• [SET TASK] Format all of the data below as a Markdown table with the columns "No." and "Entry", giving each line its row number and omitting blank lines.

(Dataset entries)
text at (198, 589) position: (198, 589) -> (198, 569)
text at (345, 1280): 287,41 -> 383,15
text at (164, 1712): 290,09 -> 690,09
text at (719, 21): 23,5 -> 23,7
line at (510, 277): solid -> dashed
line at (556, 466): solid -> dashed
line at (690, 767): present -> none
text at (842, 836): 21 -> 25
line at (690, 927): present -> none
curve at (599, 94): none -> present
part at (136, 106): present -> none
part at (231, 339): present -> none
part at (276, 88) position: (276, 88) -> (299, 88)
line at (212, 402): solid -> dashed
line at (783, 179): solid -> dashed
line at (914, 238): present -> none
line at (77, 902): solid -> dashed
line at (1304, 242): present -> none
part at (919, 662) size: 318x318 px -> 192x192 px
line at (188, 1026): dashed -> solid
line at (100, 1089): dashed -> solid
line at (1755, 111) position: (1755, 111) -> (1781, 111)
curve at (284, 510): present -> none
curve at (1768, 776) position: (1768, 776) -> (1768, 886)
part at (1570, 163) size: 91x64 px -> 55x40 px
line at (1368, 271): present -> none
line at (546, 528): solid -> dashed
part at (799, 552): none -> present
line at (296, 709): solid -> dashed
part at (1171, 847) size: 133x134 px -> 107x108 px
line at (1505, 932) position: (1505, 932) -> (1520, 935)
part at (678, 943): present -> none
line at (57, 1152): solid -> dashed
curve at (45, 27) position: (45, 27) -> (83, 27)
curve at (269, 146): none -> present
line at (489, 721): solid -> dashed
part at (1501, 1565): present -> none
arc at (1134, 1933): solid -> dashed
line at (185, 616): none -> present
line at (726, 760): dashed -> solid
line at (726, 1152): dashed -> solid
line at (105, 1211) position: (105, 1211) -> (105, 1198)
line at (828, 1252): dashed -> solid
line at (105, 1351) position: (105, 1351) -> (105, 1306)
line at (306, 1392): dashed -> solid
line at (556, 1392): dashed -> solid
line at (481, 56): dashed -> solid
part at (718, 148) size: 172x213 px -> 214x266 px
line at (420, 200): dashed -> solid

• [SOLVED EXERCISE]
| No. | Entry |
|---|---|
| 1 | text at (198, 589) position: (198, 589) -> (198, 569) |
| 2 | text at (345, 1280): 287,41 -> 383,15 |
| 3 | text at (164, 1712): 290,09 -> 690,09 |
| 4 | text at (719, 21): 23,5 -> 23,7 |
| 5 | line at (510, 277): solid -> dashed |
| 6 | line at (556, 466): solid -> dashed |
| 7 | line at (690, 767): present -> none |
| 8 | text at (842, 836): 21 -> 25 |
| 9 | line at (690, 927): present -> none |
| 10 | curve at (599, 94): none -> present |
| 11 | part at (136, 106): present -> none |
| 12 | part at (231, 339): present -> none |
| 13 | part at (276, 88) position: (276, 88) -> (299, 88) |
| 14 | line at (212, 402): solid -> dashed |
| 15 | line at (783, 179): solid -> dashed |
| 16 | line at (914, 238): present -> none |
| 17 | line at (77, 902): solid -> dashed |
| 18 | line at (1304, 242): present -> none |
| 19 | part at (919, 662) size: 318x318 px -> 192x192 px |
| 20 | line at (188, 1026): dashed -> solid |
| 21 | line at (100, 1089): dashed -> solid |
| 22 | line at (1755, 111) position: (1755, 111) -> (1781, 111) |
| 23 | curve at (284, 510): present -> none |
| 24 | curve at (1768, 776) position: (1768, 776) -> (1768, 886) |
| 25 | part at (1570, 163) size: 91x64 px -> 55x40 px |
| 26 | line at (1368, 271): present -> none |
| 27 | line at (546, 528): solid -> dashed |
| 28 | part at (799, 552): none -> present |
| 29 | line at (296, 709): solid -> dashed |
| 30 | part at (1171, 847) size: 133x134 px -> 107x108 px |
| 31 | line at (1505, 932) position: (1505, 932) -> (1520, 935) |
| 32 | part at (678, 943): present -> none |
| 33 | line at (57, 1152): solid -> dashed |
| 34 | curve at (45, 27) position: (45, 27) -> (83, 27) |
| 35 | curve at (269, 146): none -> present |
| 36 | line at (489, 721): solid -> dashed |
| 37 | part at (1501, 1565): present -> none |
| 38 | arc at (1134, 1933): solid -> dashed |
| 39 | line at (185, 616): none -> present |
| 40 | line at (726, 760): dashed -> solid |
| 41 | line at (726, 1152): dashed -> solid |
| 42 | line at (105, 1211) position: (105, 1211) -> (105, 1198) |
| 43 | line at (828, 1252): dashed -> solid |
| 44 | line at (105, 1351) position: (105, 1351) -> (105, 1306) |
| 45 | line at (306, 1392): dashed -> solid |
| 46 | line at (556, 1392): dashed -> solid |
| 47 | line at (481, 56): dashed -> solid |
| 48 | part at (718, 148) size: 172x213 px -> 214x266 px |
| 49 | line at (420, 200): dashed -> solid |